Pull every line that holds the word "specific" from the entries.
══ SUPPLIED INFORMATION ══
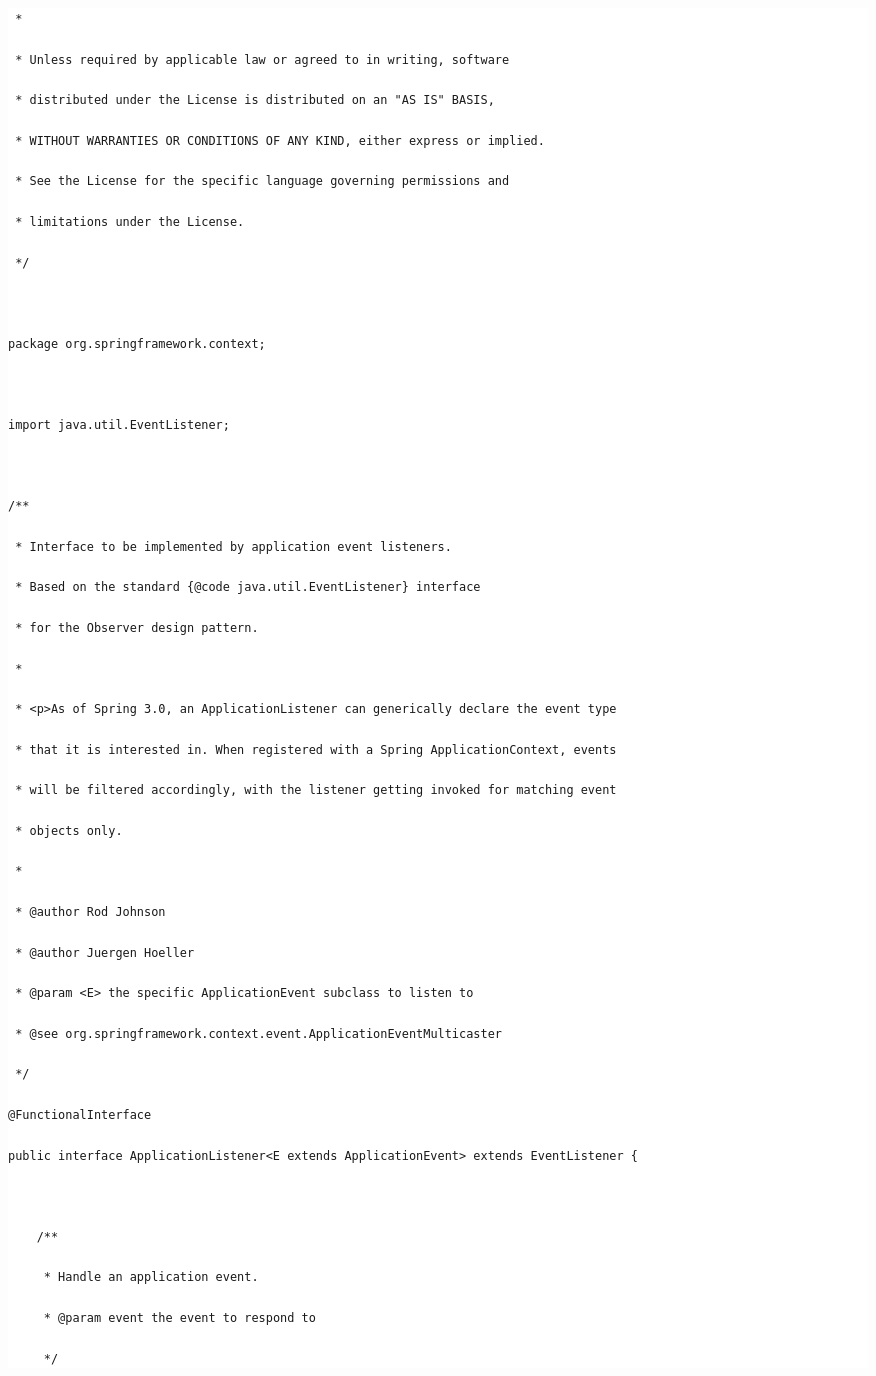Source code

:      *

     * Unless required by applicable law or agreed to in writing, software

     * distributed under the License is distributed on an "AS IS" BASIS,

     * WITHOUT WARRANTIES OR CONDITIONS OF ANY KIND, either express or implied.

     * See the License for the specific language governing permissions and

     * limitations under the License.

     */

    

    package org.springframework.context;

    

    import java.util.EventListener;

    

    /**

     * Interface to be implemented by application event listeners.

     * Based on the standard {@code java.util.EventListener} interface

     * for the Observer design pattern.

     *

     * <p>As of Spring 3.0, an ApplicationListener can generically declare the event type

     * that it is interested in. When registered with a Spring ApplicationContext, events

     * will be filtered accordingly, with the listener getting invoked for matching event

     * objects only.

     *

     * @author Rod Johnson

     * @author Juergen Hoeller

     * @param <E> the specific ApplicationEvent subclass to listen to

     * @see org.springframework.context.event.ApplicationEventMulticaster

     */

    @FunctionalInterface

    public interface ApplicationListener<E extends ApplicationEvent> extends EventListener {

    

        /**

         * Handle an application event.

         * @param event the event to respond to

         */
═══
:: RESPONSE AREA ::
     * See the License for the specific language governing permissions and
     * @param <E> the specific ApplicationEvent subclass to listen to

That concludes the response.